I don’t downplay the situation. I don’t try to make him feel better about himself. I don’t counter him by saying he’s not a horrible person. What he did was pretty horrible and if I attempt to lessen the impact of it all, it won’t bring justice to what I endured, nor will it bring restoration to Brian. Neither of us wins if I try to lessen the blow.
“You forgive yourself when you realize you won’t heal properly without doing so.” I lean my head back and close my eyes, thinking about forgiveness and how freeing it can be. “You forgive yourself because you’re choosing to put yourself first and find who you are and what your new purpose in life is.”
“But what if I no longer have a purpose?”
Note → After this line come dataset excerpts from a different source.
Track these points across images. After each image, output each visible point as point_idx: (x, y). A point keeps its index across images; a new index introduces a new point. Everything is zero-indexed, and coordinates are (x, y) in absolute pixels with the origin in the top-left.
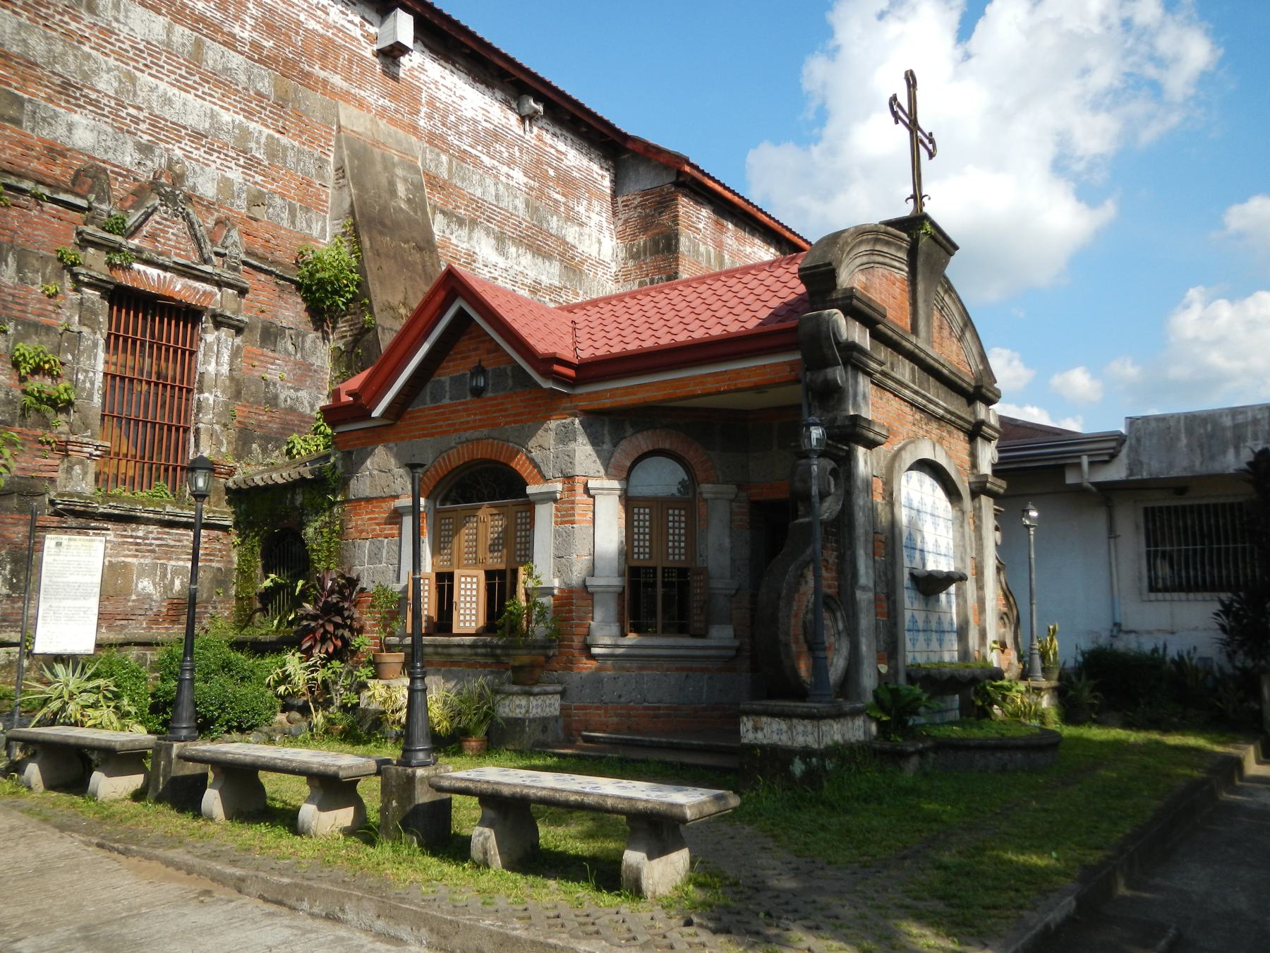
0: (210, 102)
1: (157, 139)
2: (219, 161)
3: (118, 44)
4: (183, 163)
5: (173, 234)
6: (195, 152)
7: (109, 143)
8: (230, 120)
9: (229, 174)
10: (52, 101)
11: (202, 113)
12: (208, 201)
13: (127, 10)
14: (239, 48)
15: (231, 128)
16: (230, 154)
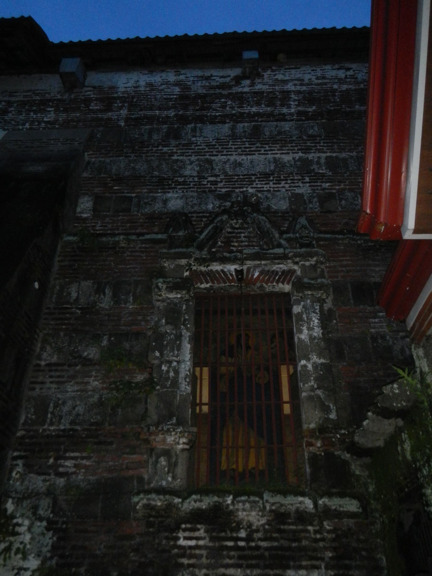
0: (272, 154)
1: (232, 188)
2: (287, 186)
3: (197, 148)
4: (256, 195)
5: (245, 237)
6: (265, 186)
7: (195, 202)
8: (291, 158)
9: (298, 191)
10: (152, 192)
11: (267, 162)
12: (282, 212)
13: (201, 130)
14: (288, 119)
15: (293, 163)
16: (296, 178)
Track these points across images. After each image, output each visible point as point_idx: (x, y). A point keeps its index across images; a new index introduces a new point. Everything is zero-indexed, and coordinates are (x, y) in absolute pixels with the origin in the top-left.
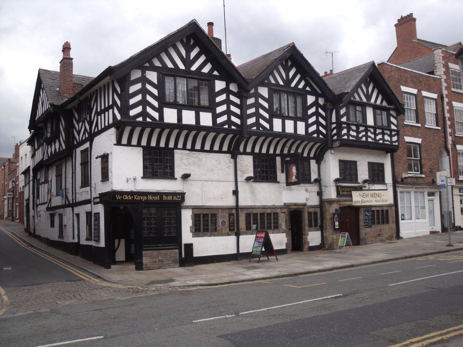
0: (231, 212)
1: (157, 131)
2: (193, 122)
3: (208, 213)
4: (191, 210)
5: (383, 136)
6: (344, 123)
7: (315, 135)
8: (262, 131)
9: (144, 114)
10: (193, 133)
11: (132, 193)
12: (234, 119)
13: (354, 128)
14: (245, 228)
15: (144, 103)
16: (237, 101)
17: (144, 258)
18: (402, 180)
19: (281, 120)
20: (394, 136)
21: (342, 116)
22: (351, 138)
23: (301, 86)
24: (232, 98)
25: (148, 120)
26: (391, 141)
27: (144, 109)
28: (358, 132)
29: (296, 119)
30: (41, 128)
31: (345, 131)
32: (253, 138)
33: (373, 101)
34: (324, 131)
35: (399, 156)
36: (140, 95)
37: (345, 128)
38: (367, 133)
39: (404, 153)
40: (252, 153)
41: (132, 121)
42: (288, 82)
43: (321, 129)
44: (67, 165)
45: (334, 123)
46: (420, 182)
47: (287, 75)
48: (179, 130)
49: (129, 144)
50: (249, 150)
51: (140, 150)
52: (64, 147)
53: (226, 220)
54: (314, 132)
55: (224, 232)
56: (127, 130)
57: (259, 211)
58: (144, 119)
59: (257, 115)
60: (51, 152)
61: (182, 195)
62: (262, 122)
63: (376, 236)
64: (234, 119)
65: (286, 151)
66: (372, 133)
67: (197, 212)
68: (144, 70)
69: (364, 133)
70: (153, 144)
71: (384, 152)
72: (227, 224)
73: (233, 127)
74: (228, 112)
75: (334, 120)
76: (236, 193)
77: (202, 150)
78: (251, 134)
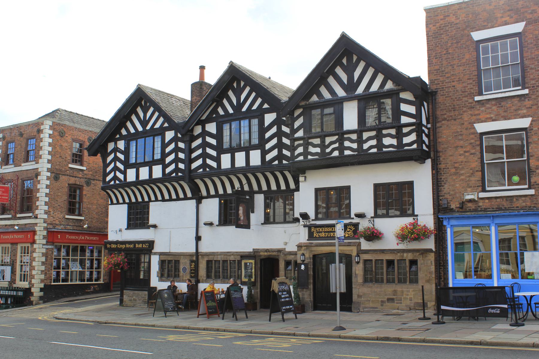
0: (192, 259)
8: (210, 172)
9: (115, 178)
11: (117, 242)
14: (205, 275)
17: (124, 296)
18: (463, 205)
22: (310, 157)
25: (117, 182)
31: (300, 150)
38: (341, 144)
39: (472, 156)
40: (217, 195)
41: (108, 185)
46: (518, 205)
47: (238, 99)
53: (188, 267)
55: (184, 279)
57: (219, 258)
61: (151, 244)
63: (382, 302)
67: (164, 258)
68: (116, 141)
72: (188, 271)
74: (177, 160)
76: (198, 238)
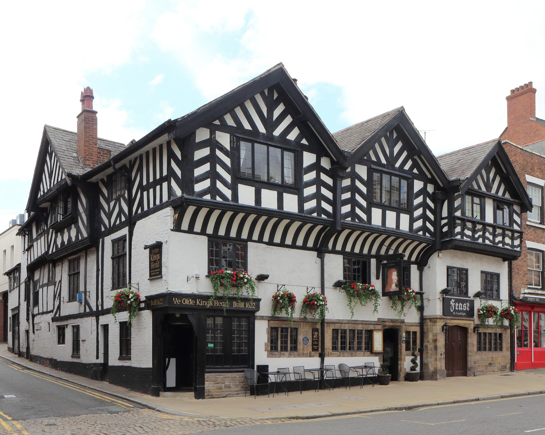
0: (315, 327)
1: (228, 215)
2: (273, 206)
3: (287, 326)
4: (266, 322)
5: (503, 238)
6: (459, 218)
7: (421, 233)
10: (274, 220)
12: (324, 205)
13: (469, 225)
15: (213, 175)
16: (329, 181)
17: (206, 383)
19: (381, 210)
20: (516, 239)
21: (456, 210)
22: (465, 238)
23: (407, 167)
24: (324, 177)
25: (218, 199)
26: (513, 246)
27: (213, 184)
28: (474, 231)
29: (399, 210)
30: (45, 209)
31: (458, 229)
32: (346, 232)
33: (493, 191)
34: (432, 229)
35: (518, 265)
36: (208, 164)
37: (459, 225)
38: (484, 233)
39: (525, 262)
40: (343, 252)
41: (198, 198)
42: (392, 160)
43: (428, 225)
44: (88, 259)
45: (444, 218)
48: (256, 215)
49: (191, 230)
50: (339, 247)
51: (205, 239)
52: (85, 235)
54: (419, 230)
56: (191, 210)
58: (213, 197)
59: (352, 201)
60: (63, 242)
62: (358, 211)
64: (324, 205)
65: (383, 252)
66: (490, 234)
69: (480, 233)
70: (222, 232)
71: (500, 260)
73: (323, 216)
74: (318, 196)
75: (445, 213)
77: (282, 244)
78: (345, 226)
“I believe those who suffer the most have the greatest purpose of all. They just have to be willing to serve it.” I want to tell him that this situation restored my relationship with my father and seemed to have done the same between Dustin and my dad. But I don’t think Brian would find comfort in that, so I keep it to myself.
“Yeah, I suppose you’re right.” He wipes his face, grabs his boots with one hand, and then wraps his other around his cane, pushing himself off the bed. I watch him as he walks toward me and take in how frail he appears. All the pills and drinking have not only wreaked havoc on his mind, but also his body and overall health. Brian stops right beside me as he’s passing through the doorway. He stands still and quiet momentarily, collecting his words. “I’m going to make you proud.” His dark brown eyes find mine and hold them, begging me to believe him. I do.
“I know you will, Brian.” I smile. It’s weak and he doesn’t deserve it, but I hope he knows it’s sincere. Sometimes knowing that the people we love believe in us gives us enough confidence to believe in ourselves. And I refuse to rob him of that when he could be holding on by threads as is.
“Goodbye, Echo.” He walks away without another word. I stand like a statue until I hear the front door close behind him, then slide down the wall and let the sorrow of my newfound loss take over.